Wiskott-Aldrich Syndrome: A study on 577 patients defining the genotype as a predictive biomarker for disease severity - UTU Research Portal

A1 Refereed original research article in a scientific journal

Wiskott-Aldrich Syndrome: A study on 577 patients defining the genotype as a predictive biomarker for disease severity

Authors: Vallée Tanja C, Glasmacher Jannik S, Buchner Hannes, Arkwright Peter D, Behrends Uta, Bondarenko Anastasia, Browning Michael J, Buchbinder David K, Cattoni Alessandro, Chernyshova Liudmyla, Ciznar Peter, Cole Theresa, Czogala Wojciech, Dueckers Gregor, Edgar John David M, Erbey Fatih, Fasth Anders, Ferrua Francesca, Formankova Renata, Gambineri Eleonora, Gennery Andrew R, Goldman Frederick D, Gonzalez-Granado Luis Ignacio, Heilmann Carsten, Heiskanen-Kosma Tarja, Juntti Hanna, Kainulainen Leena, Kanegane Hirokazu, Karaca Neslihan E., Sebnem Kilic Sara, Klein Christoph, Koltan Sylwia MD PhD, Kondratenko Irina, Meyts Isabelle, Nasrullayeva Gulnara M, Notarangelo Lucia Dora, Pasic Srdjan, Pellier Isabelle, Pignata Claudio, Misbah Siraj Ahmed, Schulz Ansgar S, Segundo Gesmar RS, Shcherbina Anna, Slatter Mary A, Sokolic Robert, Soler-Palacin Pere, Stepensky Polina, van Montfrans Joris M., Ryhänen Samppa, Wolska-Kuśnierz Beata MD PhD, Ziegler John B, Zhao Xiaodong, Aiuti Alessandro, Ochs Hans D, Albert Michael H

Publisher: Elsevier

Publication year: 2024

Journal: Blood

Journal name in source: Blood

Journal acronym: Blood

Volume: 143

Issue: 24

First page : 2504

Last page: 2516

ISSN: 0006-4971

eISSN: 1528-0020

DOI: https://doi.org/10.1182/blood.2023021411

Web address : https://ashpublications.org/blood/article-abstract/doi/10.1182/blood.2023021411/515639/Wiskott-Aldrich-Syndrome-A-study-on-577-patients?redirectedFrom=fulltext

Abstract

WAS is a multifaceted monogenic disorder with a broad disease spectrum and variable disease severity and a variety of treatment options including allogeneic hematopoietic stem cell transplantation (HSCT) and gene therapy (GT).
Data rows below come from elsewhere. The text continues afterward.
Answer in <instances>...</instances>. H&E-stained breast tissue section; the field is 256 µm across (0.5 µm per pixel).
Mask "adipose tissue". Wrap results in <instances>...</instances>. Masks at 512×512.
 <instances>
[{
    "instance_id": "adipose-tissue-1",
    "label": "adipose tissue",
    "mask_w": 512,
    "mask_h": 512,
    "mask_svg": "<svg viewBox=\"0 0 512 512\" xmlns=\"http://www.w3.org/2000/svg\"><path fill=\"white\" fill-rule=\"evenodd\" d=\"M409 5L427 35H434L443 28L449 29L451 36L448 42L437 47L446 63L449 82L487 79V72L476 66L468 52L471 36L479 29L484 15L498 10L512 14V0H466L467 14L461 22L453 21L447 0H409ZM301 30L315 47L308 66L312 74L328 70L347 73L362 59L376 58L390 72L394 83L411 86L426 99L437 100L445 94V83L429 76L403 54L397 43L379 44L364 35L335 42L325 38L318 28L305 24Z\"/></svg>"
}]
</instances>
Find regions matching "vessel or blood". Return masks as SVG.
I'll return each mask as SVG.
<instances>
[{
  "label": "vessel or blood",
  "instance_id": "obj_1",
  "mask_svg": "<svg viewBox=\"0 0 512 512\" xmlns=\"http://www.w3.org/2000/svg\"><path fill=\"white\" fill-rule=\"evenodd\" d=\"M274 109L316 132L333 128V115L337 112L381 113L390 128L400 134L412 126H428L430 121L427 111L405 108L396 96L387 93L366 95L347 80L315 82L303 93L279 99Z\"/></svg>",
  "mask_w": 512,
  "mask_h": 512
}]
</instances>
No reliable biomarker exists to predict disease course and outcome for individual patients. A total of 577 patients with a WAS variant from 26 countries and a median follow-up of 8.9 years (0.3-71.1), totaling 6118 patient-years, were included in this international retrospective study. Overall survival (OS) of the cohort (censored at HSCT or GT) was 82% (95% CI 78-87) at 15 years and 70% (61-80) at 30 years of age. The type of variant was predictive of outcome: patients with a missense variant in exons 1 or 2 or with the intronic hotspot variant c.559+5G>A (class I variants) had a 15-year OS of 93% (89-98) and a 30-year OS of 91% (86-97), compared to 71% (62-81) and 48% (34-68) in patients with any other variant (class II; p<0.0001). The cumulative incidence rates of disease-related complications such as severe bleeding (p=0.007), life-threatening infection (p<0.0001), and autoimmunity (p=0.004) occurred significantly later in patients with a class I variant. The cumulative incidence of malignancy (p=0.6) was not different between classes I and II. This study represents the largest cohort of WAS patients studied so far. It confirms the spectrum of disease severity and quantifies the risk for specific disease-related complications. The class of variant is a biomarker to predict the outcome for WAS patients.